------ Text segment
Sara Siddiqui Chansarkar is an Indian American writer. She is the author of Morsels of Purple and Skin Over Milk. Born to a middle-class family in India, she later migrated to the USA with her husband and son. A technologist by profession and a writer by passion, she won first place in ELJ Micro Creative Non-Fiction Prize, placed in the Strands International Flash Fiction Festival. and is the runner-up for the Chestnut Review Chapbook Contest. Her stories have been shortlisted in the Bath Flash Fiction Awards and SmokeLong Micro Competition. She is currently a Prose Editor at Janus Literary and a Submissions Editor at SmokeLong Quarterly. More at https://saraspunyfingers.com. Reach her @PunyFingers.
I first met Sara in the South Asian Flash Writers group where she read a story from her collection, Morsels of Purple. I was immediately taken by her vivid, realistic writing. For this interview, we met over Zoom and talked about our doubts while sending out stories steeped in our cultures, using non-English words in writing, and the importance of author bios. Here’s an excerpt from that conversation:
Shipra Agarwal: How and when did you start writing? Or, when did you know that you wanted to write?
------------
------ Data extract
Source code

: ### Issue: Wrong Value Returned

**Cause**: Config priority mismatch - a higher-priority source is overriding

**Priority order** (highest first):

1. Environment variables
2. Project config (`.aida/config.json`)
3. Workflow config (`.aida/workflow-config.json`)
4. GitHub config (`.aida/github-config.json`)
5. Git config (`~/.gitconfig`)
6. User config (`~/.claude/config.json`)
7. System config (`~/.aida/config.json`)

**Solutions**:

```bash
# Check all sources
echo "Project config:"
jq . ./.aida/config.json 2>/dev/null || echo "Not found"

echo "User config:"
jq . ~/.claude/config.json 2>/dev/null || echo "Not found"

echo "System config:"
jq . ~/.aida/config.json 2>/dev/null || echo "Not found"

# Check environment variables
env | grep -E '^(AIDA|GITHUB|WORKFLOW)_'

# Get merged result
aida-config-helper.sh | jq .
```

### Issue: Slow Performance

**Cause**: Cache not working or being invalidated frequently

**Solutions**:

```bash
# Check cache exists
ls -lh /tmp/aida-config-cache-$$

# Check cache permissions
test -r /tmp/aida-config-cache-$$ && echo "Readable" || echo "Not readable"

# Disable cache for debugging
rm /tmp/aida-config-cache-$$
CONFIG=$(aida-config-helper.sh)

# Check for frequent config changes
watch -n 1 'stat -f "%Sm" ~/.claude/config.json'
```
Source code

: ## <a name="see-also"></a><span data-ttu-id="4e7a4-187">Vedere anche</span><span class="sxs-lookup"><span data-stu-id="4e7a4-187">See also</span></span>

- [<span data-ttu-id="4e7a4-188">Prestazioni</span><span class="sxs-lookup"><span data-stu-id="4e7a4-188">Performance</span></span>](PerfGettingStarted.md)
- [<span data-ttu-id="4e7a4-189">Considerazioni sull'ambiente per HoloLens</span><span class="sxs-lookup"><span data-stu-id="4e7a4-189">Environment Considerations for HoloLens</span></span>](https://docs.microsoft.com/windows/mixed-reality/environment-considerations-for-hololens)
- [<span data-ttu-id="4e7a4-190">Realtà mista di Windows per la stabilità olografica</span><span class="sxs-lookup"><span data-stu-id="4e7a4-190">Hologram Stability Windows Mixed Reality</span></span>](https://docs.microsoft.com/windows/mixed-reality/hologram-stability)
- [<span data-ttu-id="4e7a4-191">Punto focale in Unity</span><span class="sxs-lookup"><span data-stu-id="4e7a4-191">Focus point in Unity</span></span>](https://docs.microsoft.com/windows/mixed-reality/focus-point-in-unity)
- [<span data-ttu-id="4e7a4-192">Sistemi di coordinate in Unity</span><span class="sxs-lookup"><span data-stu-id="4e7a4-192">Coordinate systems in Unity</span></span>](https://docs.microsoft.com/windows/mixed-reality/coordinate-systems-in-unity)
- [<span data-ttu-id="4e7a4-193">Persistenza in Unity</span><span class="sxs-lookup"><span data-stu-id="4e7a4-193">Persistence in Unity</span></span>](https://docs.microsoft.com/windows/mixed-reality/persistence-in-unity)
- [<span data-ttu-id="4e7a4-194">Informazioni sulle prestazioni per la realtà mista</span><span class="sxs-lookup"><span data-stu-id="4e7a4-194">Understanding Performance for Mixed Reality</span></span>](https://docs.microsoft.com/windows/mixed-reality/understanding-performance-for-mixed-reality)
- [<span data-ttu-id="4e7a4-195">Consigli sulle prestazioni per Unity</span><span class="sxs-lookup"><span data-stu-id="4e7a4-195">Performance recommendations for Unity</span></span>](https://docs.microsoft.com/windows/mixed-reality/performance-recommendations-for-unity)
------------
→ Exercise set
[1] In the interview with Sara Siddiqui Chansarkar, what role does she hold at SmokeLong Quarterly?
[2] Please pick up the interview with Sara Siddiqui Chansarkar after its final line and keep it going.

→ Solved problems
[1] She is a Submissions Editor at SmokeLong Quarterly.

[2]
Sara Siddiqui Chansarkar: Unlike many writers that I’ve read about or talked to, the only writing I did as a kid was for school assignments. But I’ve always been a reader; I’ve always read a lot. I studied engineering in college, and I didn’t write anything during that time, either. When I migrated to the US, I finally had the time and solitude to write – I was not on a work visa, so I wasn't working. That’s when I started a blog about my immigration journey, my experiences, the differences in culture I was seeing. Also, my son was a toddler at that time. I wrote about his tantrums, how he was growing up, learning new English words, going to day-care, making new friends. I just wrote about my own day-to-day life but I was surprised by how many people visited that blog. Somehow, it started gaining popularity and people connected to my writing. That encouraged me a lot.
Then, I obtained a work visa and started working, and life became more routine. The immigration experience was no longer a novelty and my son grew up, too. I needed something new to write about, so I started writing fiction. But again my fiction is real-life based; there is always a non-fiction element to it. There’s one truth, or some level of truth, I should say. As writers we modify the ending or middle of the story so it becomes a story and not a journal entry, of course.
When I posted these stories on my blog, someone commented that why don’t you send it to literary journals. I had no idea about the many literary journals and magazines that welcomed unsolicited submissions. I started following some writers on Twitter and that’s when I saw that there’s a whole virtual world out there.
Very hesitantly, with a lot of doubt, I sent my story, the first ever story I wrote, to a journal and they accepted it. That story was based in India, it had Indian food and characters. I didn’t know that someone would accept it. I thought I had nothing to lose; I was just writing for myself. And next year, they nominated it for Pushcart. I was like, no way, it’s not happening!